Faced with this situation, two attitudes are possible: one that would consist of hoping for the end of the coronavirus pandemic to start again "with renewed vigor" as before, with the added desire to catch up with the observed slowdown, or one that would consider another possible future for the economy. Some have already taken a position for the first path, such as Donald Trump who, unlike the European Union, has just revised downwards the CO2 emissions targets set by Barack Obama for the automobile sector. His objective is to relaunch the production of large engines to stimulate oil production and the American economy after the current health crisis. But for us Christians or men and women of good will who want to listen to the signs of the times, is there not another path to welcome?

We can hope to find a solution to the health crisis sooner or later. Vaccines will probably be invented. But other viruses are to be feared in the years to come, as long as we have not treated the problem at its source and therefore stopped destroying biodiversity. We are entering a new global cycle, for which we must write new rules, design new objectives, new imaginaries. It is therefore a question of adapting ourselves in depth and operating a major reorientation of the economy. Are we going to continue to aim for ever stronger growth in order to increase profits and stock prices ever more? Are we going to continue to send tons of flowers and fruits by plane all over the world because they arrive cheaper on the markets than those of our local producers? Are we going to cover our agricultural land with photovoltaic panels imported from China, when there are more suitable alternatives? Are we going to continue to manufacture huge luxury yachts with a fuel consumption of up to 80 tons per day? Will we find ourselves back in queues at supermarkets outside cities after experiencing the benefits of small local businesses?

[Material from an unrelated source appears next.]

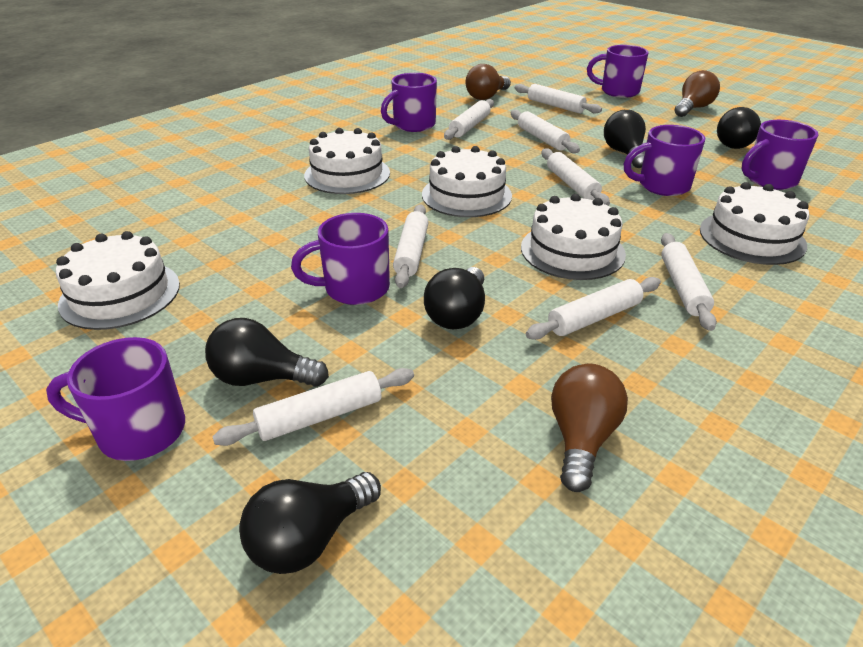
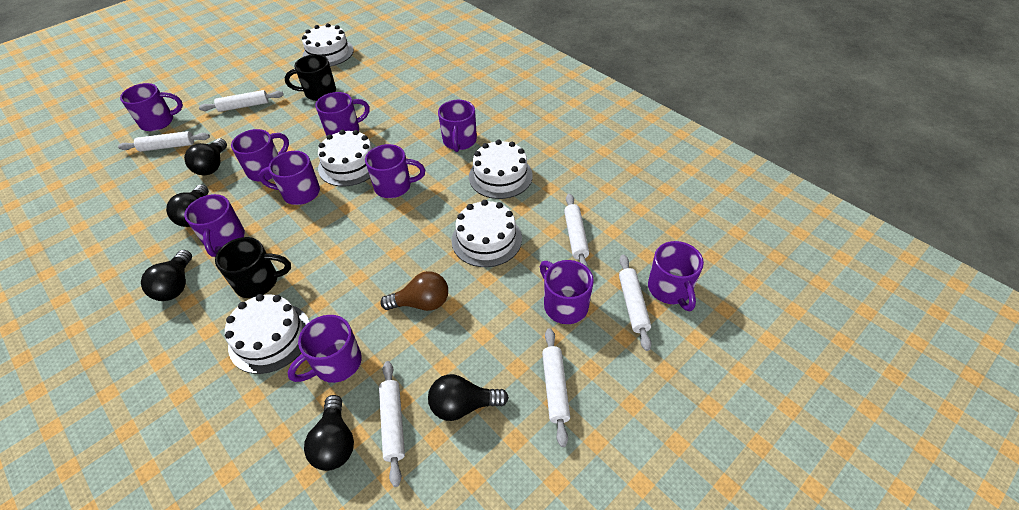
black mug: 0 -> 2
brown light bulb: 3 -> 1
purple mug: 6 -> 10
white rolling pin: 8 -> 6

The crisis we are experiencing provides ideas for a more humane, supportive and fraternal economy. We see the benefits of short circuits: the importance of the local farmer and market gardener who feed us, and of the small businesses that bring life to the neighborhoods. We appreciate the calm of the cities, the better air quality and value more ecological means of transport: walking, cycling, electric buses. We realize that the supply of food, pharmaceutical and basic necessities depends on local manufacturing. Sometimes devalued professions have shown that they are essential: caregivers, drivers, cashiers, craftsmen, production workers ... Without them, the economy does not work. There is no doubt that there is an invitation to revalue these very essential professions.

The "how to do it" is not known. It has to be invented, drawing inspiration from the solutions that are emerging here and there: manufacturers have been able to show how quickly they can adapt their factories to produce the masks, visors, gels, respirators, gowns or gloves that are sorely lacking. Let's continue this effort, so that confinement is a chrysalis, the first phase of a metamorphosis. Let's believe that an exciting future lies ahead of us. Perhaps this terrible health ordeal opens up a new path to welcome in ourselves first, in a new relationship with the world, to invent new ways of acting in our individual and collective behaviors for the economy.